Steil points to investments such as Citadel's purchase of troubled securities from E*Trade (ETFC) last November as an example of the types of deals that might take place given greater transparency on asset values. A similar but more recent deal had Merrill Lynch (MER, Fortune 500) selling a huge portfolio of troubled debt to Lone Star Funds for less than a quarter on the dollar.
By contrast, Paulson's plan threatens to turn $700 billion of taxpayer dollars loose on the marketplace, in an apparent bid to prop values up. But while details of the plan remain scarce, skeptics of the setup note an absence of the transparency that Paulson himself has been such an outspoken advocate of, and the fear that in the absence of private bidders for mortgage assets, the government's balance sheet will end up stuffed with junk.
"These are very toxic assets, whose valuations are extraordinarily uncertain at best," said Steil. "I can't see this not having an impact on the dollar."
Indeed, the dollar made its worst-ever daily showing against the euro Monday, slumping to $1.48 to the euro from $1.38 just two weeks ago. And the dollar could fall further once the fears of a financial system unwinding finally pass, whenever that happens. The greenback managed to crawl higher early Tuesday, up $1.47 versus the euro.

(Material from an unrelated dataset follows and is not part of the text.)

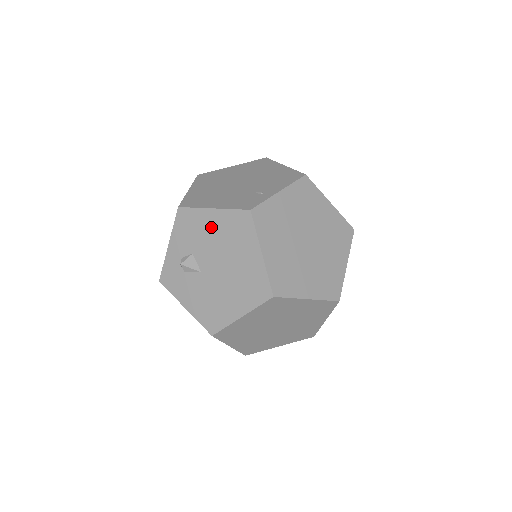
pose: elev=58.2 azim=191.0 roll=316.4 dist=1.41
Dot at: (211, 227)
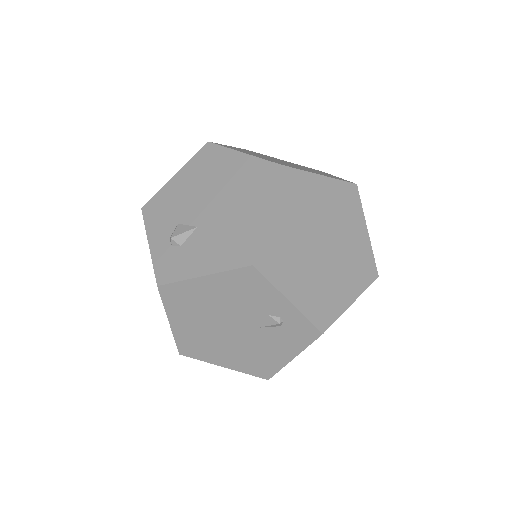
Dot at: (182, 187)
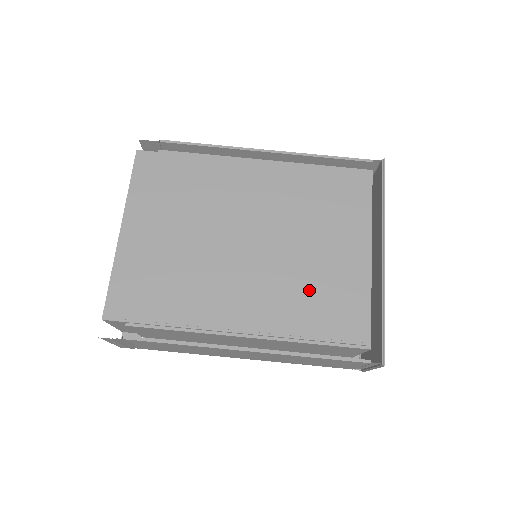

"Once the liquidity crisis subsides, the market is likely to focus on tallying up the bill to the U.S. taxpayer," wrote Merrill Lynch economist Alex Patelis. "We remain concerned with the repercussions that this crisis will have on financial flows into the United States against the context of a still large current account deficit."

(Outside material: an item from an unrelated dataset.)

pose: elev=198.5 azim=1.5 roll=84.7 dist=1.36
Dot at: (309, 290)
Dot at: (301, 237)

The mortgage bailout is the latest episode in a long-running drama pitting Paulson and other policymakers against the unwinding of the credit bubble that inflated earlier this decade.
In one memorable scene in July, Paulson - trying to justify his request for the authority to use taxpayer funds to backstop the mortgage finance companies Fannie Mae and Freddie Mac - advised Congress that "if you have a bazooka in your pocket and people know it, you probably won't have to use it."
Two months later, alas, the debt markets were in disarray again, prompting Paulson to drop the military imagery and take the companies into government conservatorship.
It will be days or weeks before the mortgage legislation wends its way through Congress, meaning that a final verdict on the project is still a ways off. In the meantime, Steil believes there is one surefire bull market: in lobbying Congress over the final shape of the bailout legislation.
"The amount to be spent in lobbying will be huge," he said. "It's difficult to see where this all ends."